Sometimes its been desirable to de-dupe a large collection of data files.
I wrote a tool called lsdupes to do that.
Originally, it was going to run md5sum to hash every file, and then list files with matching hashes to be deleted.
To optimise it a bit, I put in a size check: a first round happens looking at the size of each file, and only when there are multiple files for a given size will md5sums be computed. I though this would the md5sum load a bit.
It turns out that in my photo collection of 44590 photos and videos, the size is a perfect hash - there are no photos with the same size that have different content.
So while md5sum does get run on the dupes, it doesn't find anything different from what the size-based hash does; and the size-based hash runs a lot faster: to walk the tree and get sizes takes around 15 seconds. To then take md5sums of the roughly 5000 files that have non-unique size takes around 7 minutes.

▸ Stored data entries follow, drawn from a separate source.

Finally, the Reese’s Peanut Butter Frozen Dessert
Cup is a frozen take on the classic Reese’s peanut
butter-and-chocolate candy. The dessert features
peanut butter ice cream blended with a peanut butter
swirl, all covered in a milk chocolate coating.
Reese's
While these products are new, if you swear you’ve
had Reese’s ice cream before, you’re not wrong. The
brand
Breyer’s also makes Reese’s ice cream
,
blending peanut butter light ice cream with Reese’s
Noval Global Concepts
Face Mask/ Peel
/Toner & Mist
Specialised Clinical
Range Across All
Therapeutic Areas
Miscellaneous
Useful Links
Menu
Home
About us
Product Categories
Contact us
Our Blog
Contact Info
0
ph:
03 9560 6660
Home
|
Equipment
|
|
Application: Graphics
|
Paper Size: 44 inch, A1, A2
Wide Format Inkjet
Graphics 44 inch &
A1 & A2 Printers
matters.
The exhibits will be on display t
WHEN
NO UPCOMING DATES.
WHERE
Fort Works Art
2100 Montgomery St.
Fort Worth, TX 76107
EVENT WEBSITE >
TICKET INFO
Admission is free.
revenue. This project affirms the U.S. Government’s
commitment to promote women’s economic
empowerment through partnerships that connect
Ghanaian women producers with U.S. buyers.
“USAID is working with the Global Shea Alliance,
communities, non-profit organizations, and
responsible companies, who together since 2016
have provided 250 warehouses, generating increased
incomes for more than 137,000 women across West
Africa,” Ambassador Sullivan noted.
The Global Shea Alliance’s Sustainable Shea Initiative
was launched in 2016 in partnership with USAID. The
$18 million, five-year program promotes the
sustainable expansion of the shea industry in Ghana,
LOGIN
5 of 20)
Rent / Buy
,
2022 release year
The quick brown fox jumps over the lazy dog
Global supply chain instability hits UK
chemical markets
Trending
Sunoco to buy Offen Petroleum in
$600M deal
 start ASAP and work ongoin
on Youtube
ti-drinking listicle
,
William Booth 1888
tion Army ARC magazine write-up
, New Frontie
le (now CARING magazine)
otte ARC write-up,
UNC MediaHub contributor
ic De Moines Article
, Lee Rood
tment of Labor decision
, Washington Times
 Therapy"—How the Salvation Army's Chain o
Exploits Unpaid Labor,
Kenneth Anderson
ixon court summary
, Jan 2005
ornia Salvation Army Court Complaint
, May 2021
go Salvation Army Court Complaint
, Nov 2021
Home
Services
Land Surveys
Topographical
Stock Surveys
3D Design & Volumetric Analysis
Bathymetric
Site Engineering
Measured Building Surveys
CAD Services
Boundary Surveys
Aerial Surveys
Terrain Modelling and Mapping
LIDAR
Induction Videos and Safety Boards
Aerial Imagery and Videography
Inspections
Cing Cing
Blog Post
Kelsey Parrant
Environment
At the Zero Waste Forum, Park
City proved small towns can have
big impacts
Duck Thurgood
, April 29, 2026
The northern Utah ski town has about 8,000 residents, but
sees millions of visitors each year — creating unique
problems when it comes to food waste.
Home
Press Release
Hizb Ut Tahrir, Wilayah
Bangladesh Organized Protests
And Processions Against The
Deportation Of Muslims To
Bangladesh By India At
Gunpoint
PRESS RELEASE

2.5 years too late for you, but fdupes does exactly that.
ReplyDeleteyeah, deleting duplicate files is a microcosm of "lets reimplement this"...
ReplyDeletethough really what I thought was cool was the utility of size-as-hash: everything I read about hashes is about making more secure, more unique(?) hashes that are cheap to implement; rather than uber-cheap, very shitty hashes.
A different very cheap hash might be "checksum of the first 4096 bytes of the file".